Richard Foltz, a professor in the Department of Religions and Cultures of Concordia University, is living in Ossetia researching and writing a book on the place, and he has a blog A Canadian in Ossetia that has lots of information and gorgeous photos. I want to focus here on his post Ossetian Genealogy: From Arya to Alan to Ir, because at the end of this passage he makes a perfectly understandable error I want to correct:
Given centuries of shared existence it is only natural that the Ossetes would have much in common with Georgians, Circassians and Chechens, despite their very different origins. Trying to untangle their mutual connections is hardly a straightforward project, and it has led to much bitterness and even bloodshed. It is one thing to take pride in the glories of one’s ancestors, but too often this leads to exaggeration, exclusivism, and counter-productive hostilities. I will attempt here to briefly characterize the validity of prevalent Ossetian notions regarding their own past in relation to that of their neighbours.

◆ **Your tasks**
1) According to the passage about Ossetian genealogy, at which university does Richard Foltz teach?
2) Extend the passage about Ossetian genealogy past its final sentence.

◆ **Source information**
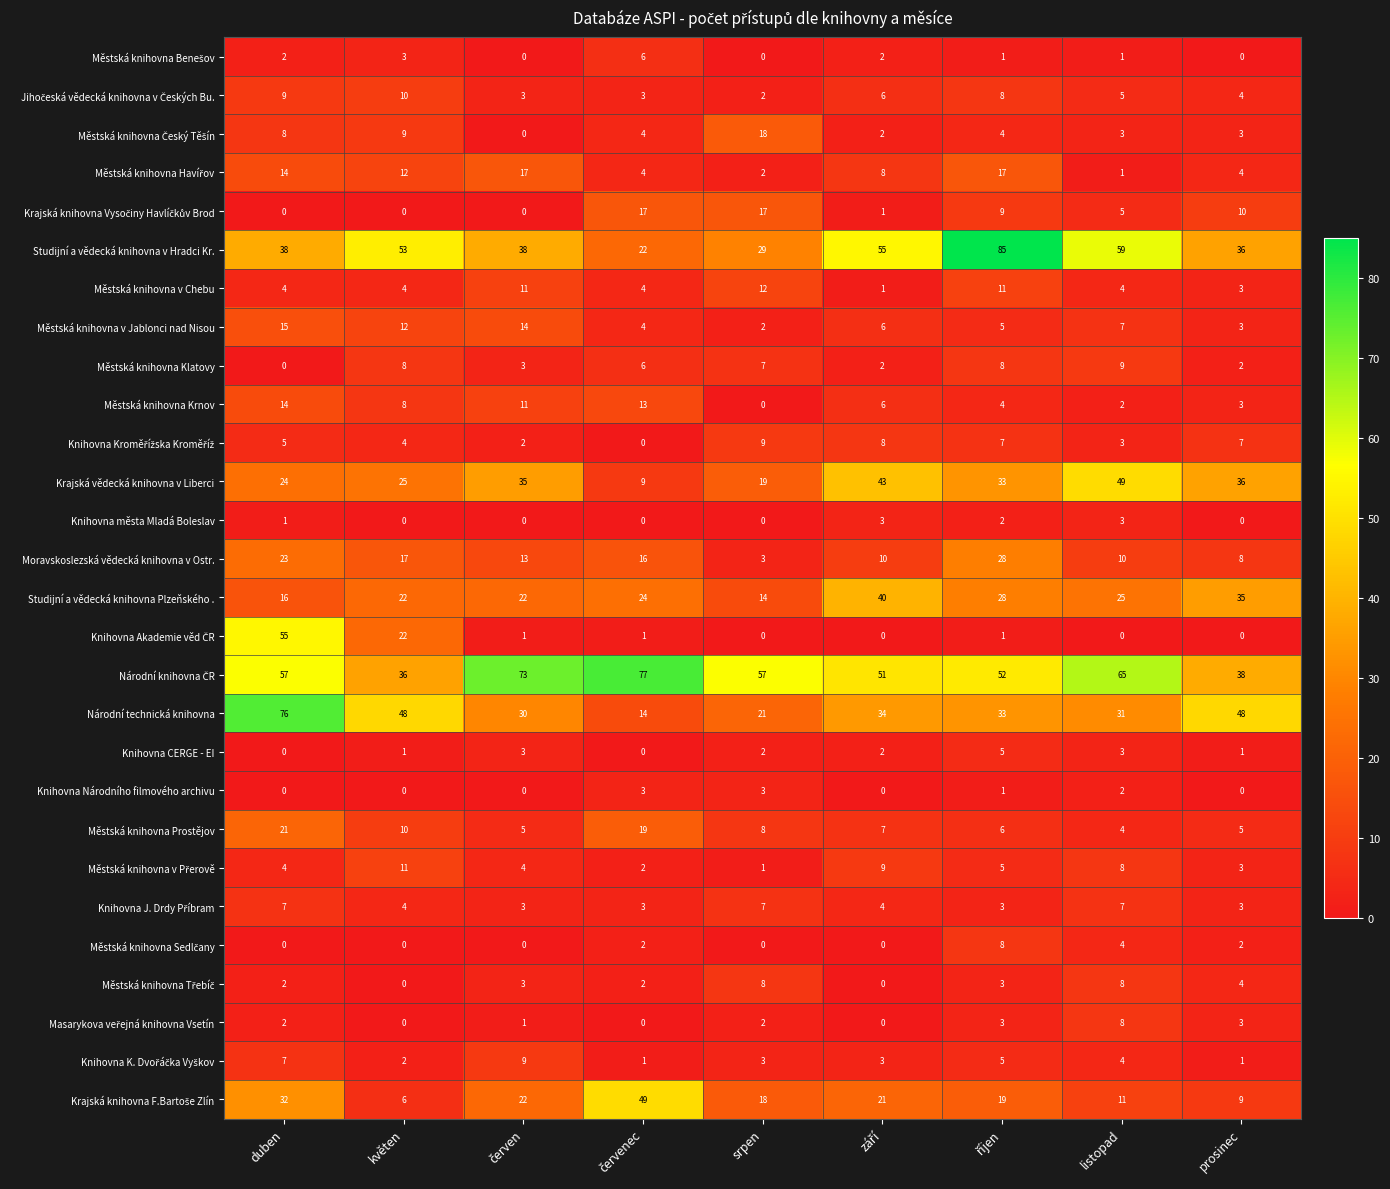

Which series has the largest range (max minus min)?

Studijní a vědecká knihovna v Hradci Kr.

---

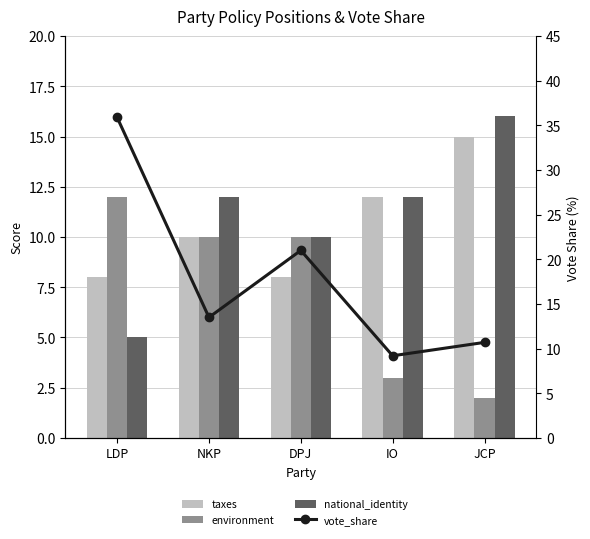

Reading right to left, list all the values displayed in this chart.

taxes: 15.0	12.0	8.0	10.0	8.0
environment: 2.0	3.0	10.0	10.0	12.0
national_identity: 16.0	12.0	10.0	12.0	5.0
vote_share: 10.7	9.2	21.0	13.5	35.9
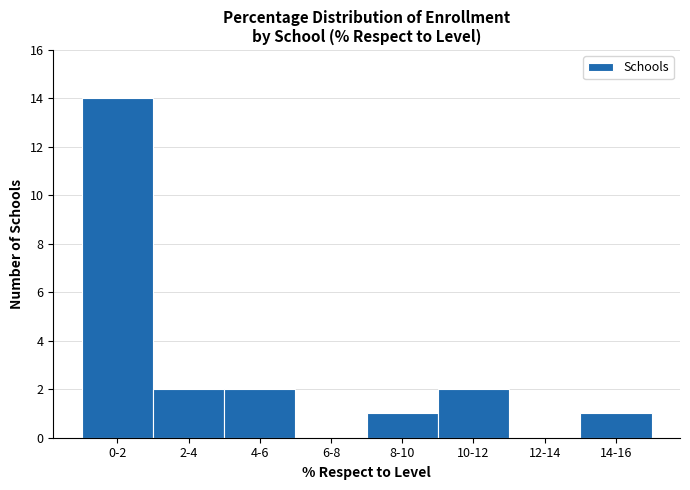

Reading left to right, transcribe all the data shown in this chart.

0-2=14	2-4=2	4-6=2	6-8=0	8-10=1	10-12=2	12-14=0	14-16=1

◆ **Answers**
1) Concordia University

2)
The Ossetes speak an Iranic language which is directly descended from that of the Scythians, diverse tribes of often warlike pastoral nomads who occupied the steppes from eastern Europe all the way to Mongolia during the first century BCE. They were known to the Greeks, the Persian and the Chinese, who all feared their military might as mounted archers. They were also known for producing magnificent gold jewelry, which was especially prized by the Greeks with whom they traded in settlements around the Black Sea.
The Sarmatians were a Scythian group who interacted with the Romans, often fighting them but sometimes being coopted as cavalry into the Roman army. A Sarmatian contingent was settled by the Romans in Britain during the first century, and the Arthurian legends have been connected with them. A century later the Sarmatians come to be referred to in Latin sources as Alans, which is a phonetic transformation of the ethnonym “Aryan”, meaning “noble”, by which the diverse Iranic tribes referred to themselves. The Ossetes today call themselves “Ir” (adjectival form iron), and their country Iryston, which is etymologically identical with “Iran”: both mean “Land of the Aryans”.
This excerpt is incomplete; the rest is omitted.